According to reference [16] Classification is one of the most common data mining technique that aims at finding models or functions that describes or distinguishes data classes/concepts. A useful application of such approach is to annotate the classification labels with the set of relations defined in an ontology especially for use in semantic enrichment of captured data. Semantics encoded in classification tasks has the potential not only to influence the labelled data but also to handle large number of unlabelled data [17, 18]. The authors in [18] integrated ontology as consistency constraints into multiple related classification tasks by classifying multiple categories of unlabelled data in parallel to determine labels that violates the ontology. Reasoning on ontological knowledge plays an important role in the semantic representation of processes such as the learning process. This is possible because semantic reasoning allows the extraction and conversion of explicit information into some implicit information, for instance, the intersection or union of classes, description of relationships, object properties and concepts assertions. In this paper, we apply the semantic-based approach to manage perspective of process mining. The focus is to further enhance this area of research by not only adapting the process mining tools but also present a way to relate semantic-based reasoning for computing relationships and ascertain concepts within a learning process domain by automatically constructing process models capable of defining, classifying and enhancing observed patterns or behaviours.

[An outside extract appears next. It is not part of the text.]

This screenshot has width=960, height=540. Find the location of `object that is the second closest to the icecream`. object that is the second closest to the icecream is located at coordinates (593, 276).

6 Conclusion and Future Work

The work in this paper proves that semantic-based process mining and analysis is a useful technique especially in solving some didactic issues and answering some questions with regards to different learning patterns/behaviour. We extract streams of event logs from a learning execution environment and then describe formats that allows for mining and improved analysis of the captured data. The approach makes use of semantic annotations and process description languages to link elements in event log of a research process with concepts that they represent in an ontology specifically designed for representing learning processes. By tackling the motivation of this paper, we delivered means by which the objectives and focus of the semantic approach contributes to the body of knowledge in current literatures. In summary, the main contributions of this paper are:

  1. (1)

    Semantic motivated synchronization of event log formats for learning process data.

  2. (2)

    Ontology driven search for explorative analysis of learning activities and execution.

  3. (3)

    Techniques for annotating unlabelled learning activity sequences using ontology schema/vocabularies.

  4. (4)

    Use of semantics tools to manage perspectives of process mining algorithms and definition of methods towards discovery and enhancement of process model analysis.

  5. (5)

    Useful strategies towards development of process mining algorithms that are more intelligent, predictive and robotically adaptive.

  6. (6)

    Importance of semantics process mining to augment information value of data about a domain process: case study of learning process.

Prospective researches could focus on adopting the approach described in this paper to help in analysing the streams of events logs that are involved in a different process domain, in order to produce inference knowledge that can be used to load a more enhanced model within the process domain area.